- [Brief]:
From the first line to the last, print the data exactly.

- [Data records]:
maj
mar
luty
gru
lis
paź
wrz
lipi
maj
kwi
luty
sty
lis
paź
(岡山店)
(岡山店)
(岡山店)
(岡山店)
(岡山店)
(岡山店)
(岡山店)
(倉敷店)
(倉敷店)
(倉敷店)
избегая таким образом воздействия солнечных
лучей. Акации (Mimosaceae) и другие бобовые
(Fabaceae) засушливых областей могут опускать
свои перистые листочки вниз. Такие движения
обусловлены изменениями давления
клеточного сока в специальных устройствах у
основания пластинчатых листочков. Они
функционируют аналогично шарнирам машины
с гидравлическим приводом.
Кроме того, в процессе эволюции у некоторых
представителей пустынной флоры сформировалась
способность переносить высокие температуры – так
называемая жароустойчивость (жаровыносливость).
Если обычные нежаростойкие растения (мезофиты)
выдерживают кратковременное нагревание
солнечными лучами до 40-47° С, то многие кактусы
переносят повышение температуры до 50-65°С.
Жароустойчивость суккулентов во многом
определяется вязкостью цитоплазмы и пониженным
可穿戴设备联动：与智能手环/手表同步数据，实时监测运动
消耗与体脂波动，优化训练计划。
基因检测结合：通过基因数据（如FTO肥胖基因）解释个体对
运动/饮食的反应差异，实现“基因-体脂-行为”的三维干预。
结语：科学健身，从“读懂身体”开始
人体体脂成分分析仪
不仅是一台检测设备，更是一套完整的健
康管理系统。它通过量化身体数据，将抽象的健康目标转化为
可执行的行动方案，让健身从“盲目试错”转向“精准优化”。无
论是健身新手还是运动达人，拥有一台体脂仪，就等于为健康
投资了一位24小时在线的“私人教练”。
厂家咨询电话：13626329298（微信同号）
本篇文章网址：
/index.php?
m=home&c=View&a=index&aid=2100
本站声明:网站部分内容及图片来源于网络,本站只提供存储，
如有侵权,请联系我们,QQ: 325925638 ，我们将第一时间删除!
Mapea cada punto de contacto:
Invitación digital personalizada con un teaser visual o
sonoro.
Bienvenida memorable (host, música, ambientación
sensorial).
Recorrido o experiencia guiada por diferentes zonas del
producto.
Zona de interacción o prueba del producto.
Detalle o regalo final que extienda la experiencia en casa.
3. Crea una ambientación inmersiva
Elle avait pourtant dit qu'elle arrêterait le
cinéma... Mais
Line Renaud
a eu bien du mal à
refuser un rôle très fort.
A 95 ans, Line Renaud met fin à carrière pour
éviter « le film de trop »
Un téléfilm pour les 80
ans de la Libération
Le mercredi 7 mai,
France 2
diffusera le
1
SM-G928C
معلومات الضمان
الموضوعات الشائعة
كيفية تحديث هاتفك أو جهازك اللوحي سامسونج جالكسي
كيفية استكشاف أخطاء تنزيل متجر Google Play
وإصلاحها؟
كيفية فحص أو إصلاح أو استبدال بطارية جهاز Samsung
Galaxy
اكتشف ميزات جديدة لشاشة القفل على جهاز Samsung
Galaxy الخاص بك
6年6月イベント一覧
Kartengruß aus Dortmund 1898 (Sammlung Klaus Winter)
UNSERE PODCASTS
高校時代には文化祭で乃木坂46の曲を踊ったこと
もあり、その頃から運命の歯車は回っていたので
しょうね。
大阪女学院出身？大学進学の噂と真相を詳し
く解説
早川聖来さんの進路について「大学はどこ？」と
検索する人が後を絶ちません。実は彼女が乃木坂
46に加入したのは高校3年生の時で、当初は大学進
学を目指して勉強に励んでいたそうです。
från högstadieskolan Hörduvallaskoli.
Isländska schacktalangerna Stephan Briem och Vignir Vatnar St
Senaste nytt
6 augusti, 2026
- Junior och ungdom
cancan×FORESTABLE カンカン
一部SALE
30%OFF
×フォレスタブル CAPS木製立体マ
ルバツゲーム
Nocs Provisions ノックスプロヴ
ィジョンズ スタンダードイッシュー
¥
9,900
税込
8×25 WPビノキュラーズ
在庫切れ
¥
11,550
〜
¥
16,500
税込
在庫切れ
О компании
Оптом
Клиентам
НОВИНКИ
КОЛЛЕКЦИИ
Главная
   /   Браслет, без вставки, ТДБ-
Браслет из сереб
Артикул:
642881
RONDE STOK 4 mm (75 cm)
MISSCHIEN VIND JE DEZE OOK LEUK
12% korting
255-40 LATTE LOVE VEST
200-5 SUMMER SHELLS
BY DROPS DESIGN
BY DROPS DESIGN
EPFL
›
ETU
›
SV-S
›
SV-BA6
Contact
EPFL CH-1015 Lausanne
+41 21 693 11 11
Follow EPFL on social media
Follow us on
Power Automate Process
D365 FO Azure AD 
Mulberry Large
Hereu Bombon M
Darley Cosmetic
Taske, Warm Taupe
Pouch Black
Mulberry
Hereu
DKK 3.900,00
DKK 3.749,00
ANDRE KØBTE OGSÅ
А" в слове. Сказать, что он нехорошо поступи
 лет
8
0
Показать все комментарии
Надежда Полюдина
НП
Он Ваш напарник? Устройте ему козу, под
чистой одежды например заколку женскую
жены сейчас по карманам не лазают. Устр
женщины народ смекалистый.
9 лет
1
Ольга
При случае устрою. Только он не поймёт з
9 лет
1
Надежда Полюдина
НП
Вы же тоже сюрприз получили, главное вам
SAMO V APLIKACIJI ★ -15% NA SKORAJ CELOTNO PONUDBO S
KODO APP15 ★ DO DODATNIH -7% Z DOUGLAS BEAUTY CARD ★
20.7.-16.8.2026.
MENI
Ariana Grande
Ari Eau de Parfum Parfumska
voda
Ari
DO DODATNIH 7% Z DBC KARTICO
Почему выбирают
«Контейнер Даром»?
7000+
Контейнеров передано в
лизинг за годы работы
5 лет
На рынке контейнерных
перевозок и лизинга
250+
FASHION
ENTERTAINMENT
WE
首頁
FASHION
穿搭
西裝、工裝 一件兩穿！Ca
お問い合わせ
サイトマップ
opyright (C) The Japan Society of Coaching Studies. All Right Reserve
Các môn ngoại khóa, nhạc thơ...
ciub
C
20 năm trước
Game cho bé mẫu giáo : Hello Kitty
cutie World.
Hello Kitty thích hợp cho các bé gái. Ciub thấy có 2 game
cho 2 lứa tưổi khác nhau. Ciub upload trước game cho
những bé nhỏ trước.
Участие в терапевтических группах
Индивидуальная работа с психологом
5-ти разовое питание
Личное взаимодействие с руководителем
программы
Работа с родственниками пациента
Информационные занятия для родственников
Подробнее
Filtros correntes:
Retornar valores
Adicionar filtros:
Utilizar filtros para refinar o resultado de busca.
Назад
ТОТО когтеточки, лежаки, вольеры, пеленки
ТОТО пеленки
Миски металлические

- [Result for this task]:
maj
mar
luty
gru
lis
paź
wrz
lipi
maj
kwi
luty
sty
lis
paź
(岡山店)
(岡山店)
(岡山店)
(岡山店)
(岡山店)
(岡山店)
(岡山店)
(倉敷店)
(倉敷店)
(倉敷店)
избегая таким образом воздействия солнечных
лучей. Акации (Mimosaceae) и другие бобовые
(Fabaceae) засушливых областей могут опускать
свои перистые листочки вниз. Такие движения
обусловлены изменениями давления
клеточного сока в специальных устройствах у
основания пластинчатых листочков. Они
функционируют аналогично шарнирам машины
с гидравлическим приводом.
Кроме того, в процессе эволюции у некоторых
представителей пустынной флоры сформировалась
способность переносить высокие температуры – так
называемая жароустойчивость (жаровыносливость).
Если обычные нежаростойкие растения (мезофиты)
выдерживают кратковременное нагревание
солнечными лучами до 40-47° С, то многие кактусы
переносят повышение температуры до 50-65°С.
Жароустойчивость суккулентов во многом
определяется вязкостью цитоплазмы и пониженным
可穿戴设备联动：与智能手环/手表同步数据，实时监测运动
消耗与体脂波动，优化训练计划。
基因检测结合：通过基因数据（如FTO肥胖基因）解释个体对
运动/饮食的反应差异，实现“基因-体脂-行为”的三维干预。
结语：科学健身，从“读懂身体”开始
人体体脂成分分析仪
不仅是一台检测设备，更是一套完整的健
康管理系统。它通过量化身体数据，将抽象的健康目标转化为
可执行的行动方案，让健身从“盲目试错”转向“精准优化”。无
论是健身新手还是运动达人，拥有一台体脂仪，就等于为健康
投资了一位24小时在线的“私人教练”。
厂家咨询电话：13626329298（微信同号）
本篇文章网址：
/index.php?
m=home&c=View&a=index&aid=2100
本站声明:网站部分内容及图片来源于网络,本站只提供存储，
如有侵权,请联系我们,QQ: 325925638 ，我们将第一时间删除!
Mapea cada punto de contacto:
Invitación digital personalizada con un teaser visual o
sonoro.
Bienvenida memorable (host, música, ambientación
sensorial).
Recorrido o experiencia guiada por diferentes zonas del
producto.
Zona de interacción o prueba del producto.
Detalle o regalo final que extienda la experiencia en casa.
3. Crea una ambientación inmersiva
Elle avait pourtant dit qu'elle arrêterait le
cinéma... Mais
Line Renaud
a eu bien du mal à
refuser un rôle très fort.
A 95 ans, Line Renaud met fin à carrière pour
éviter « le film de trop »
Un téléfilm pour les 80
ans de la Libération
Le mercredi 7 mai,
France 2
diffusera le
1
SM-G928C
معلومات الضمان
الموضوعات الشائعة
كيفية تحديث هاتفك أو جهازك اللوحي سامسونج جالكسي
كيفية استكشاف أخطاء تنزيل متجر Google Play
وإصلاحها؟
كيفية فحص أو إصلاح أو استبدال بطارية جهاز Samsung
Galaxy
اكتشف ميزات جديدة لشاشة القفل على جهاز Samsung
Galaxy الخاص بك
6年6月イベント一覧
Kartengruß aus Dortmund 1898 (Sammlung Klaus Winter)
UNSERE PODCASTS
高校時代には文化祭で乃木坂46の曲を踊ったこと
もあり、その頃から運命の歯車は回っていたので
しょうね。
大阪女学院出身？大学進学の噂と真相を詳し
く解説
早川聖来さんの進路について「大学はどこ？」と
検索する人が後を絶ちません。実は彼女が乃木坂
46に加入したのは高校3年生の時で、当初は大学進
学を目指して勉強に励んでいたそうです。
från högstadieskolan Hörduvallaskoli.
Isländska schacktalangerna Stephan Briem och Vignir Vatnar St
Senaste nytt
6 augusti, 2026
- Junior och ungdom
cancan×FORESTABLE カンカン
一部SALE
30%OFF
×フォレスタブル CAPS木製立体マ
ルバツゲーム
Nocs Provisions ノックスプロヴ
ィジョンズ スタンダードイッシュー
¥
9,900
税込
8×25 WPビノキュラーズ
在庫切れ
¥
11,550
〜
¥
16,500
税込
在庫切れ
О компании
Оптом
Клиентам
НОВИНКИ
КОЛЛЕКЦИИ
Главная
   /   Браслет, без вставки, ТДБ-
Браслет из сереб
Артикул:
642881
RONDE STOK 4 mm (75 cm)
MISSCHIEN VIND JE DEZE OOK LEUK
12% korting
255-40 LATTE LOVE VEST
200-5 SUMMER SHELLS
BY DROPS DESIGN
BY DROPS DESIGN
EPFL
›
ETU
›
SV-S
›
SV-BA6
Contact
EPFL CH-1015 Lausanne
+41 21 693 11 11
Follow EPFL on social media
Follow us on
Power Automate Process
D365 FO Azure AD 
Mulberry Large
Hereu Bombon M
Darley Cosmetic
Taske, Warm Taupe
Pouch Black
Mulberry
Hereu
DKK 3.900,00
DKK 3.749,00
ANDRE KØBTE OGSÅ
А" в слове. Сказать, что он нехорошо поступи
 лет
8
0
Показать все комментарии
Надежда Полюдина
НП
Он Ваш напарник? Устройте ему козу, под
чистой одежды например заколку женскую
жены сейчас по карманам не лазают. Устр
женщины народ смекалистый.
9 лет
1
Ольга
При случае устрою. Только он не поймёт з
9 лет
1
Надежда Полюдина
НП
Вы же тоже сюрприз получили, главное вам
SAMO V APLIKACIJI ★ -15% NA SKORAJ CELOTNO PONUDBO S
KODO APP15 ★ DO DODATNIH -7% Z DOUGLAS BEAUTY CARD ★
20.7.-16.8.2026.
MENI
Ariana Grande
Ari Eau de Parfum Parfumska
voda
Ari
DO DODATNIH 7% Z DBC KARTICO
Почему выбирают
«Контейнер Даром»?
7000+
Контейнеров передано в
лизинг за годы работы
5 лет
На рынке контейнерных
перевозок и лизинга
250+
FASHION
ENTERTAINMENT
WE
首頁
FASHION
穿搭
西裝、工裝 一件兩穿！Ca
お問い合わせ
サイトマップ
opyright (C) The Japan Society of Coaching Studies. All Right Reserve
Các môn ngoại khóa, nhạc thơ...
ciub
C
20 năm trước
Game cho bé mẫu giáo : Hello Kitty
cutie World.
Hello Kitty thích hợp cho các bé gái. Ciub thấy có 2 game
cho 2 lứa tưổi khác nhau. Ciub upload trước game cho
những bé nhỏ trước.
Участие в терапевтических группах
Индивидуальная работа с психологом
5-ти разовое питание
Личное взаимодействие с руководителем
программы
Работа с родственниками пациента
Информационные занятия для родственников
Подробнее
Filtros correntes:
Retornar valores
Adicionar filtros:
Utilizar filtros para refinar o resultado de busca.
Назад
ТОТО когтеточки, лежаки, вольеры, пеленки
ТОТО пеленки
Миски металлические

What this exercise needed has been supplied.